Algumas experiências falam de questões que vão além das preocupações das muçulmanas americanas, como a mulher que descobre que seu amor de longa data já tem uma filha ou a mulher que decide revelar sua orientação sexual para pais, apenas para descobrir que eles estavam lendo seu blog há anos.

Mas muitas questões lidam com assuntos específicos de sua religião, como o que fazer quando o seu namorado decide lhe fazer uma surpresa ao lhe dar uma garrafa de champanhe de presente e você precisa explicar que os muçulmanos não podem beber álcool. Mesmo em famílias que não seguem a questão do casamento ao pé da letra, muitas mulheres têm problemas para lidar com relações sexuais antes do casamento.

Uma judia convertida ao Islã detalhou a dor que sentiu ao se afastar de seu pai por sua opção religiosa, enquanto outra falou com entusiasmo sobre a experiência de ingressar em uma família poligâmica.

Angela Collins Telles, 36, outra convertida ao Islã, descreveu a inacreditável maneira como superou todas as barreiras do destino para poder encontrar seu marido brasileiro, incluindo seu comportamento anti-islâmico, que começou com um primeiro encontro ao acaso em um bar e seguiu para outro em um quarto de hotel que durou a noite toda.

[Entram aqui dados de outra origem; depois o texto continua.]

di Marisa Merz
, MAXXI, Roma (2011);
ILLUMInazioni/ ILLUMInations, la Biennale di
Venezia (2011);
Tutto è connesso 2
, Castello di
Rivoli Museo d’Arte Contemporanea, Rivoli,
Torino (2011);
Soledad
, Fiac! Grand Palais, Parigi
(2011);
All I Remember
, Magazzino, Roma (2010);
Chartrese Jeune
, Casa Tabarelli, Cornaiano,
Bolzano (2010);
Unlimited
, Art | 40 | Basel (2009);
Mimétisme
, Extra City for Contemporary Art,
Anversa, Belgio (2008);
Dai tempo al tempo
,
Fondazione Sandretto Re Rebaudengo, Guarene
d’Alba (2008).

"Sei que minha história não vai ser bem vista pelas pessoas que eu conheço, mas não me importo", disse Collins Telles, ex-diretora de uma escola primária, principalmente agora que seu marido também se converteu e eles têm dois filhos pequenos.

A coleção inclui apenas um conto verdadeiramente triste, o de uma mulher que descreveu a perda de seu noivo italiano porque ele condenou sua fé, dizendo que todos os muçulmanos são terroristas. Ela já havia largado o emprego em Nova York e estava pronta para se mudar para a Europa quando teve a discussão com seu noivo.

"Tive uma experiência muito ruim e que deixou cicatrizes", disse a mulher, que escreveu sob o nome de Leila N. Khan. "Sempre existe esse medo de que irão lhe dizer: 'Eu te avisei, você não deveria ter ido contra a sua própria fé'."

As experiências difíceis foram as mais complicadas de serem escritas, pois, segundo as editoras, poderiam servir de munição para as pessoas que retratam todos os muçulmanos como antiamericanos.

"É ainda mais difícil para as mulheres muçulmanas, porque queremos reclamar dos nossos homens sem que as pessoas em nossa volta digam: 'Olha lá, eu sabia que eles eram todos terroristas loucos'", disse Noorbakhsh, uma comediante de 31 anos, que além de descrever suas aulas de educação sexual também conta em detalhes sua experiência de perder a virgindade na faculdade. "Você se coloca em uma posição na qual fica vulnerável para que as pessoas utilizem o que você disse para atacar sua comunidade. Por isso que, normalmente, ficamos sem dizer nada.”